Dataset excerpts section start

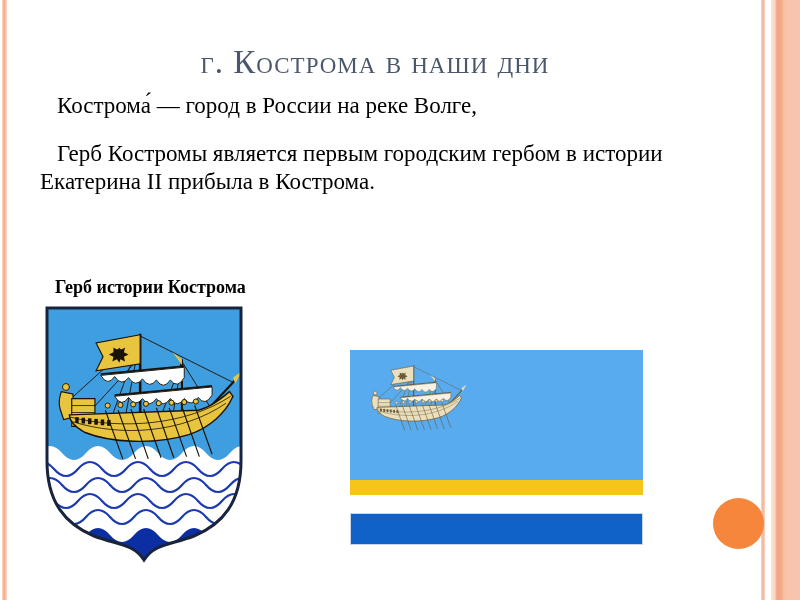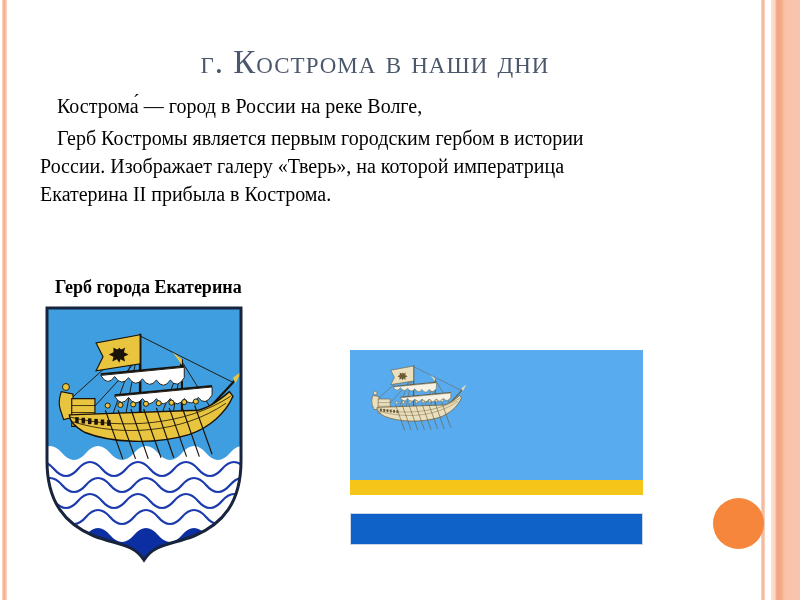--- a/index.html
+++ b/index.html
@@ -13,23 +13,23 @@
   .edge-right-thin{position:absolute;right:35px;top:0;width:4px;height:600px;
     background:linear-gradient(to right,#fbd8c8,#f5b095 50%,#fbd8c8);}
   .edge-right-band{position:absolute;right:0;top:0;width:29px;height:600px;
     background:linear-gradient(to right,#fde4d7 0px,#fbd2bf 4px,#f3a583 6px,#f4a987 10px,#f9c3ab 14px,#f8c4ae 29px);}
 
   .title{position:absolute;top:44px;left:10px;width:730px;text-align:center;
     font-family:"Liberation Serif",serif;font-size:33px;font-variant:small-caps;
     letter-spacing:1px;color:var(--title-color,#4b586c);}
 
   .body{position:absolute;left:40px;top:92px;width:724px;color:var(--body-color,#000);}
-  .bline{font-size:20px;line-height:28px;white-space:nowrap;}
+  .bline{font-size:23px;line-height:28px;white-space:nowrap;}
   .ind{padding-left:17px;}
-  .pgap{margin-top:4px;}
+  .pgap{margin-top:20px;}
 
   .cap{position:absolute;font-weight:700;font-size:18px;color:#000;line-height:20px;}
   .cap-herb{left:55px;top:277px;}
   .cap-flag{left:350px;top:322px;width:293px;text-align:center;}
 
   .herb{position:absolute;left:42px;top:303px;width:204px;height:260px;}
 
   .flag{position:absolute;left:350px;top:350px;width:293px;}
   .flag-field{position:relative;width:293px;height:130px;background:var(--flag-field-blue,#58abee);}
   .flag-field svg{position:absolute;left:0;top:0;width:293px;height:130px;}
@@ -115,25 +115,24 @@
 
   <div class="edge-left"></div>
   <div class="edge-right-thin"></div>
   <div class="edge-right-band"></div>
 
   <div class="title">г. Кострома в наши дни</div>
 
   <div class="body">
     <div class="bline ind">Кострома́ — город в России на реке Волге,</div>
     <div class="bline ind pgap">Герб Костромы является первым городским гербом в истории</div>
-    <div class="bline">России. Изображает галеру «Тверь», на которой императрица</div>
     <div class="bline">Екатерина II прибыла в Кострома.</div>
   </div>
 
-  <div class="cap cap-herb">Герб города Екатерина</div>
+  <div class="cap cap-herb">Герб истории Кострома</div>
 
   <svg class="herb" viewBox="0 0 204 260">
     <defs>
       <clipPath id="shieldClip">
         <path d="M5,5 H199 V158 C199,199 181,221 152,233 C128,242 112,241 102,257 C92,241 76,242 52,233 C23,221 5,199 5,158 Z"></path>
       </clipPath>
     </defs>
     <path d="M5,5 H199 V158 C199,199 181,221 152,233 C128,242 112,241 102,257 C92,241 76,242 52,233 C23,221 5,199 5,158 Z" fill="var(--shield-blue,#3f9edf)"></path>
     <g clip-path="url(#shieldClip)">
       <path d="M-4,150 q12,-14 24,0 t24,0 t24,0 t24,0 t24,0 t24,0 t24,0 t24,0 t24,0 L212,264 L-4,264 Z" fill="#ffffff"></path>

Dataset excerpts section end

▶ _Instructions for the task_
Which lines of the data hold the string "pgap"? Return each of them.

▶ _Solution to the problem_
-  .pgap{margin-top:4px;}
+  .pgap{margin-top:20px;}
     <div class="bline ind pgap">Герб Костромы является первым городским гербом в истории</div>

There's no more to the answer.